WHAT TO WORK ON - Collect each line of the records containing the string "routine".

● ● ● ● ● ● ●

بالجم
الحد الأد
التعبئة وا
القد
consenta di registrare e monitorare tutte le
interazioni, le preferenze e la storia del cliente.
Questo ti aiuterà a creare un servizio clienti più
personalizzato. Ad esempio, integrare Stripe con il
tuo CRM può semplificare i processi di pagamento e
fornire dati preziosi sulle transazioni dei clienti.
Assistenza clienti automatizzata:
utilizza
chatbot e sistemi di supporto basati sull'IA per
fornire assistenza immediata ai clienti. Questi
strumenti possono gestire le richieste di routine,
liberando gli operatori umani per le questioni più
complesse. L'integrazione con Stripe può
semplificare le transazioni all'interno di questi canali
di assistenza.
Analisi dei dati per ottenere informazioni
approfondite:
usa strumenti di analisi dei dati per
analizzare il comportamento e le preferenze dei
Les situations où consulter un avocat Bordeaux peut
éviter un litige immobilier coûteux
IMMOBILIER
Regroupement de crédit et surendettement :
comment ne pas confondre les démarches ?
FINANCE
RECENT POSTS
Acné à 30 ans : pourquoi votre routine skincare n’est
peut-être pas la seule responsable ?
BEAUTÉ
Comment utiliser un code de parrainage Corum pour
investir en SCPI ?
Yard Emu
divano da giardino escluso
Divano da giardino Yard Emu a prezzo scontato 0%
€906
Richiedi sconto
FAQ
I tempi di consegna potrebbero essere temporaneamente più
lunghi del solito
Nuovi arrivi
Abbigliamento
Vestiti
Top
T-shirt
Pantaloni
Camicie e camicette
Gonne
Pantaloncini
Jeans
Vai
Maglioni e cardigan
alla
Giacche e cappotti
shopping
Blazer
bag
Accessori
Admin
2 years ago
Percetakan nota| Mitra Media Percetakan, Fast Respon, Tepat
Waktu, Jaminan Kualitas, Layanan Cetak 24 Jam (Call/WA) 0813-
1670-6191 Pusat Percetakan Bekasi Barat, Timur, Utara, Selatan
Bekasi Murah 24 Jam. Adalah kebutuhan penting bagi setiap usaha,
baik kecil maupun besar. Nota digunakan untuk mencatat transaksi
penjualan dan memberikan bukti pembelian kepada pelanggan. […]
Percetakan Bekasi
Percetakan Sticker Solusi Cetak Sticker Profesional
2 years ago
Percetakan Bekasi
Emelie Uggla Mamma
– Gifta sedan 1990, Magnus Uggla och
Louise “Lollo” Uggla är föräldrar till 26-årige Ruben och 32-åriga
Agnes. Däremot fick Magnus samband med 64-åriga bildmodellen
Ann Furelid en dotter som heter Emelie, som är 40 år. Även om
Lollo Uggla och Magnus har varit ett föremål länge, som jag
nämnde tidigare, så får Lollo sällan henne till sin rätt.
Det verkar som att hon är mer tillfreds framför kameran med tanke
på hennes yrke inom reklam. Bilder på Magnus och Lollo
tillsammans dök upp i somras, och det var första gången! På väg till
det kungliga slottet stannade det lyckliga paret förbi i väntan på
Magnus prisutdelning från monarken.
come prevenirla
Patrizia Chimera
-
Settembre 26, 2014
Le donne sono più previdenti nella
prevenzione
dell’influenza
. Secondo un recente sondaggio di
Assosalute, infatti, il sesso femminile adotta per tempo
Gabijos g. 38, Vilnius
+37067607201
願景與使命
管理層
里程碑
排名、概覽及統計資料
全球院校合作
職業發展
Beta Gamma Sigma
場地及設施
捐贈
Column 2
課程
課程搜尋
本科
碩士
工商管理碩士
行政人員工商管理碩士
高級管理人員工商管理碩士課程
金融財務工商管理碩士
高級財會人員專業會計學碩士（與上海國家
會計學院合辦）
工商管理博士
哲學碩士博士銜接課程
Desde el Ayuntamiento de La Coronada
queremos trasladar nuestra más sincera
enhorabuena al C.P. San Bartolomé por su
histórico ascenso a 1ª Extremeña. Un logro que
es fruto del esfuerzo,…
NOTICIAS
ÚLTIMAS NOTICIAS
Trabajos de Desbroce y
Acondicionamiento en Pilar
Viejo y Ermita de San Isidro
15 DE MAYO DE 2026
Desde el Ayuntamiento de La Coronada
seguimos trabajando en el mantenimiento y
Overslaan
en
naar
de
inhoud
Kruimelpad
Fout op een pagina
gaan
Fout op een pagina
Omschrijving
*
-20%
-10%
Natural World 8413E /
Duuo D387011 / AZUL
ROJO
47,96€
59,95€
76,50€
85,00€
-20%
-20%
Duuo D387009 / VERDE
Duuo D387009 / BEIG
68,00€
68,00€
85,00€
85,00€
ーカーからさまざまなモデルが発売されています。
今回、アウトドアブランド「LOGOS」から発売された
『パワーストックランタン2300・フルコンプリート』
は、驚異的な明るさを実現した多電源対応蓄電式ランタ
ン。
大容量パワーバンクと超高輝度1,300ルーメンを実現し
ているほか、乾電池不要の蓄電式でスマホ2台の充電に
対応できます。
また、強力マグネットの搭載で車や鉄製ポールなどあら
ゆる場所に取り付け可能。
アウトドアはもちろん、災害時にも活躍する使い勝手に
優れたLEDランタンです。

● ● ● ● ● ● ●

OUTPUT OF THE TASK -
strumenti possono gestire le richieste di routine,
Acné à 30 ans : pourquoi votre routine skincare n’est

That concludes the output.